At a minimum, Brown’s Complaint is subject to dismissal without prejudice because he failed to fully exhaust his administrative remedies with respect to the claims asserted in his pleading as required by the Prison Litigation Reform Act of 1995 (“PLRA”), 42 U.S.C. § 1997e(a). There is a multi-tiered administrative grievance process within the BOP. If a matter cannot be resolved informally via a so-called BP-8 Form, the prisoner must file a BP-9 Administrative Remedy Request Form with the Warden, who has 20 days to respond. See 28 C.F.R. §§ 542.14(a) and 542.18. If the prisoner is not satisfied with the Warden’s response, he may use a BP-10 Form to appeal to the applicable Regional Director, who has 30 days to respond. See 28 C.F.R. §§ 542.15 and 542.18. If the prisoner is not satisfied with the Regional Director’s response, he may use a BP-11 Form to appeal to the General Counsel, who has 40

days to respond. See 28 C.F.R. §§ 542.15 and 542.18. The BOP’s administrative remedy program also provides that a prisoner may initiate a grievance at the regional level if the inmate believes the issue at hand is sensitive and his safety or well-being would be placed in danger if the request became known at the institutional level. See 28 C.F.R. § 542.14(d)(1). The prisoner may then proceed with an appeal to the General Counsel, if necessary. See 28 C.F.R. §§ 542.15 and 542.18. Here, Brown failed to fully exhaust his administrative remedies with respect to the

claims asserted in his Complaint. The defendants submitted a declaration from a federal prison official, along with records from the BOP’s database system, establishing that Brown did not pursue any administrative remedies regarding the claims pending in this case. [See Record No. 28-2 at 3, 91-94.] The defendants do acknowledge that Brown filed and exhausted an administrative tort claim related to his underlying allegations. [See Record No. 28-1 at 23, n.16 (citing Record No. 28-2 at 4, 95-107).] However, Brown’s Complaint did not invoke the Federal Tort Claims Act, 28 U.S.C. § 2670 et seq. (“FTCA”). [See Record No. 1.]1 And while

the Court construes pro se pleadings with leniency, it cannot assert a claim on Brown’s behalf. Brown v. Matauszak, 415 F. App’x 608, 613 (6th Cir. 2011) (making it clear that “a court cannot create a claim which [a plaintiff] has not spelled out in his pleading” (citation and quotation marks omitted)). Thus, this action does not involve the assertion of a FTCA claim

1 Brown’s seven-page pleading makes no reference to the administrative tort matter he had apparently been pursuing. [See Record No. 1.] against the United States. Moreover, as the defendants note, proper exhaustion of an administrative tort claim does not constitute proper exhaustion of the claims at issue here. See, e.g., Smith v. United States, No. 6: 09-cv-00314-GFVT, 2011 WL 4591971, at *4 (E.D. Ky.

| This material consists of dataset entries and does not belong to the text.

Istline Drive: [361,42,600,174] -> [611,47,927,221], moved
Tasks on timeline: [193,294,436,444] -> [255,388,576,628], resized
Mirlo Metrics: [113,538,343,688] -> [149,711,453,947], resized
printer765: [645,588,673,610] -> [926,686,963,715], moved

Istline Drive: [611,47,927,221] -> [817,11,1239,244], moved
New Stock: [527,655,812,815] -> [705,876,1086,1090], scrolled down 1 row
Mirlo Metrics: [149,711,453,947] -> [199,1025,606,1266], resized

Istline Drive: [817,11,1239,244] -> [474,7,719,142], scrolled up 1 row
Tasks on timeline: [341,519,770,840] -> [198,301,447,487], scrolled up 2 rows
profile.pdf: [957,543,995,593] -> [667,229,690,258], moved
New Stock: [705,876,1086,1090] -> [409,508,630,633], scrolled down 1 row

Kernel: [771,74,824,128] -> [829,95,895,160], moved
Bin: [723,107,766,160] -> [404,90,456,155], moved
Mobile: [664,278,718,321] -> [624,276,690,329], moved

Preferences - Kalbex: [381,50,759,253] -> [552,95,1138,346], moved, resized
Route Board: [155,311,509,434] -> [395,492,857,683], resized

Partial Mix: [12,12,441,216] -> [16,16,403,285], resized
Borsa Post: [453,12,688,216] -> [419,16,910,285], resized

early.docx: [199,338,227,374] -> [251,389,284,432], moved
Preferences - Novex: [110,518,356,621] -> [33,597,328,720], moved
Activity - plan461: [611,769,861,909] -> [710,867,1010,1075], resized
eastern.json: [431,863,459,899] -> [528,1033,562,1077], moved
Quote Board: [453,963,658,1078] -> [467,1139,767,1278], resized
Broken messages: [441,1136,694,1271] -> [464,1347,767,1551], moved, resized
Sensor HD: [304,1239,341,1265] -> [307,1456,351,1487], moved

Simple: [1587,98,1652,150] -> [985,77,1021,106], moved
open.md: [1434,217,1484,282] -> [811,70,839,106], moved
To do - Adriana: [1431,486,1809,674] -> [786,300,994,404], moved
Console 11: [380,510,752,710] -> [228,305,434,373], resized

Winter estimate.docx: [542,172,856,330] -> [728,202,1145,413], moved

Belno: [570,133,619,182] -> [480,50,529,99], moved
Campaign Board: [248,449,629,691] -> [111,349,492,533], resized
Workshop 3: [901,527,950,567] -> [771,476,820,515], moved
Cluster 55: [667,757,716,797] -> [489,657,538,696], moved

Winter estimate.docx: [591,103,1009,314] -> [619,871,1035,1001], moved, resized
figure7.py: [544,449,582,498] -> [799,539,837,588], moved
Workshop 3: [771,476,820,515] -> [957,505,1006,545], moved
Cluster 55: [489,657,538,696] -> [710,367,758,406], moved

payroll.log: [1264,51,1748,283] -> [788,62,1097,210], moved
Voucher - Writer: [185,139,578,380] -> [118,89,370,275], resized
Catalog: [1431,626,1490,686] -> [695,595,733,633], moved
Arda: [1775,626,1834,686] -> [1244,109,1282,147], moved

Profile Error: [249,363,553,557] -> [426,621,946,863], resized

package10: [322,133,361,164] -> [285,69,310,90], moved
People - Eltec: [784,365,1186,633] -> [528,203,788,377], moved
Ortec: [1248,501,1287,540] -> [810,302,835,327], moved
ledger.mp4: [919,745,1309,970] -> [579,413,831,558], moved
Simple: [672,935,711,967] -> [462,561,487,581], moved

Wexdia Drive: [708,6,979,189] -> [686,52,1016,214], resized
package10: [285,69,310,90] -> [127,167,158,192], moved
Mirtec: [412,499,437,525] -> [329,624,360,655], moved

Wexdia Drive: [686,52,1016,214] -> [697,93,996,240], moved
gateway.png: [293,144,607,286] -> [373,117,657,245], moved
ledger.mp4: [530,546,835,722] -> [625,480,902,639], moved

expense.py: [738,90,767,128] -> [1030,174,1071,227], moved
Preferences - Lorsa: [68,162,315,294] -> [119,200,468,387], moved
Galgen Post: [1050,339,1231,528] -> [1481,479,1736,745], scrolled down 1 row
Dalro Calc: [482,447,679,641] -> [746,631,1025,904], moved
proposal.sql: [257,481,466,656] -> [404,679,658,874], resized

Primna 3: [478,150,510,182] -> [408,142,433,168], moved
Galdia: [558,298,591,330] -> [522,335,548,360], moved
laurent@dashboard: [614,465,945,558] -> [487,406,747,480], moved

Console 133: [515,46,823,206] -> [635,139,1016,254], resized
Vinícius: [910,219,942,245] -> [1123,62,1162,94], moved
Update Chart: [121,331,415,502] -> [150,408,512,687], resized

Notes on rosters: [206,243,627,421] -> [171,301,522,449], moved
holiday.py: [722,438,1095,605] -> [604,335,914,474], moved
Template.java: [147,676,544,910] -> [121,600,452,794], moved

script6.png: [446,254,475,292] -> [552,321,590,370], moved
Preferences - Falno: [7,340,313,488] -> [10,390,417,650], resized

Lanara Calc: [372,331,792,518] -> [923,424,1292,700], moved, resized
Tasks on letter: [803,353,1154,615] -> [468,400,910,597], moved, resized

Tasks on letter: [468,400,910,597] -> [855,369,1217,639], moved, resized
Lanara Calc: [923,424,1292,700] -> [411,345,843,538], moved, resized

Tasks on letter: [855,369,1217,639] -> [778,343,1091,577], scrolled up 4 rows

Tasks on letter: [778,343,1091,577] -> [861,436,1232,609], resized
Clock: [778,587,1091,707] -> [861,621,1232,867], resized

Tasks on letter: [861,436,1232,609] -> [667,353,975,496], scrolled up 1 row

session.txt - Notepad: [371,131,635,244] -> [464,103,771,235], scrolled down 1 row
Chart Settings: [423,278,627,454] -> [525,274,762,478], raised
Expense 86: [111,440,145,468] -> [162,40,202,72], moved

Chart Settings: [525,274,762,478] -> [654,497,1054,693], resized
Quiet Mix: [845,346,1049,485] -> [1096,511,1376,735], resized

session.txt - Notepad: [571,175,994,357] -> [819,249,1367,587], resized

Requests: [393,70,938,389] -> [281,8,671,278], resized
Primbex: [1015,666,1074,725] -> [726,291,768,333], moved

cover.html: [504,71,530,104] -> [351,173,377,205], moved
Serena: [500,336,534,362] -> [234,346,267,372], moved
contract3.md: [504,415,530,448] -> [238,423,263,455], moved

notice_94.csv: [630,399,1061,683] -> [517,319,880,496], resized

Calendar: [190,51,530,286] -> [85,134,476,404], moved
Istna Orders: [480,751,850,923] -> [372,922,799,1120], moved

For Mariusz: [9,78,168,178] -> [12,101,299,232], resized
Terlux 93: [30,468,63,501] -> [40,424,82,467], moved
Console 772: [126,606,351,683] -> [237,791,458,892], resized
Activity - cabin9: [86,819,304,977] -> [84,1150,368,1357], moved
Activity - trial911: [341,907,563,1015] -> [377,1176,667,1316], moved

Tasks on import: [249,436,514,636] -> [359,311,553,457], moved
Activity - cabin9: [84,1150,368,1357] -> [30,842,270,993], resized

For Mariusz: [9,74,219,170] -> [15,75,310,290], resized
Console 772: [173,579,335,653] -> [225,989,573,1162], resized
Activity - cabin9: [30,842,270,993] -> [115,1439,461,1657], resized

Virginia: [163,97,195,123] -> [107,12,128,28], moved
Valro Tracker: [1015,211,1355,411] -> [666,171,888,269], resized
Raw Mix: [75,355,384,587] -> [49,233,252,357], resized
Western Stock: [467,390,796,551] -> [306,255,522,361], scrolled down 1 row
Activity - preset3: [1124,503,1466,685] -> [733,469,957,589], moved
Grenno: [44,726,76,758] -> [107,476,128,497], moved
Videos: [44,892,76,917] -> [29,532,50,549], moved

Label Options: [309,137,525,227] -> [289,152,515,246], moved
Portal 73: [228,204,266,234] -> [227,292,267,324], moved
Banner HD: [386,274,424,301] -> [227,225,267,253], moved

Sept. 30, 2011) (exhaustion procedures for FTCA claims and Bivens actions are separate and distinct). Simply put, the only evidence in the record demonstrates that Brown did not fully exhaust his administrative remedies with respect to the claims asserted in his pleading. Brown alleges at one point in his Complaint that “[n]o one would give me the paperwork I needed to file” requests for an administrative remedy. [Record No. 1 at 5] However, he then concedes that a prison counselor “did give [him] a BP-10 Form,” which “[he] sent in and never got a reply.” [Id.] Thus, Brown has not actually pled a claim that prison

officials somehow functionally caused the grievance process to be unavailable to him. See Gilmore v. Ormond, No. 19-5237, 2019 WL 8222518, at *2 (citing Ross v. Blake, 136 S. Ct. 1850, 1860 (2016)).